Un edificio residencial cubierto con una gran bandera iraní, alcanzado por un ataque israelí en TeheránAFP

¿Quién tiene razón? Desde luego, ni Trump ni Jamenei. Mucho menos Medvedev. Entre los demás, hay todavía demasiadas incógnitas para que nadie pueda valorarlo. Se desconocen los daños reales a las instalaciones subterráneas, el número de centrifugadoras que pudieran haberse trasladado en los días anteriores a los ataques, la capacidad industrial de Irán para reponer las destruidas, el apoyo técnico que pueda recibir de China o Rusia y la localización exacta de las reservas de uranio enriquecido que tenía Teherán. Cualquier medida del tiempo de retraso es mera especulación cuando se produce entre un plazo que nadie conocía —el que le faltaba a la República Islámica para tener la bomba— y otro que nadie se atreve a calcular.

A mí, este debate me suena a una canción que cantábamos en mi tierra cuando yo era niño:

Allí arriba, no sé dónde

Había no sé qué santo

Qué le dabas no sé qué

Y te daba no sé cuánto

Sin embargo, hay algo que sí que tengo claro. En 1981, Israel bombardeó el reactor nuclear que Saddam Hussein estaba construyendo con ayuda francesa en Osirak. La razón que justificó aquel ataque sonaba convincente: si no se destruía el reactor en aquel momento, no sería posible evitar el desarrollo de una bomba iraquí. Si eso era cierto, el reactor de Bushehr lleva operativo desde 2012 sin que nadie lo haya atacado. Mala señal.

La Cúpula de Hierro de Israel intercepta misiles iraníes

La Cúpula de Hierro de Israel intercepta misiles iraníesAFP

El futuro no está escrito y es posible que, como tantas veces ocurre en Oriente Medio, esta breve guerra solo sea el preludio de una larga lista. Sin embargo, por el momento, todo parece haber terminado con un Donald Trump que, después de bombardear Irán, ha hecho el papel del valentón en el conocido estrambote de Cervantes:

Y luego, incontinente,

caló el chapeo, requirió la espada

miró al soslayo, fuese y no hubo nada.

Con actitudes así, es posible que, de aquí a unas pocas décadas, el mundo se haya deshecho del arma nuclear.
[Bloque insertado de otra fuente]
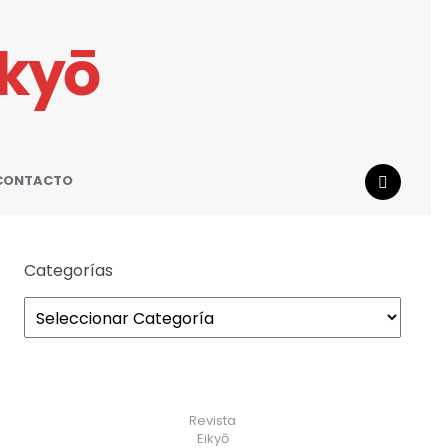
ikyō
CONTACTO
SEARCH
Categorías
Revista
Eikyō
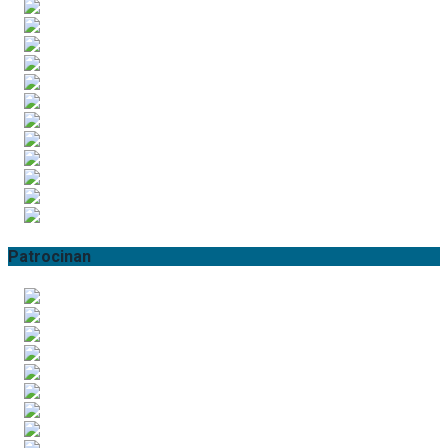
Patrocinan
Sin embargo, es mucho más probable que ocurra justo lo contrario.

La perspectiva española

Mientras la humanidad deshoja la margarita, el ayuntamiento de Burgos aprobó hace dos años una moción para prohibir las armas nucleares. Entonces todo el mundo se rio de la ocurrencia. Particularmente fino estuvo el escritor Pérez Reverte. No siempre he estado de acuerdo con él, pero ¿cómo no aplaudir su «Bien por ellos. Ya era hora de que alguien hiciese algo serio al respecto»?

Con todo, lo de Burgos no es tan original como pudiera parecer. Algunos años antes, en la década de los 80, el ayuntamiento de Cacabelos —y alguno más, que nada se contagia tan rápido como la tontería— se había declarado «municipio desnuclearizado».

Con estos precedentes… ¿Soy yo el único al que le parece que Europa es el nuevo Burgos? ¿España el nuevo Cacabelos?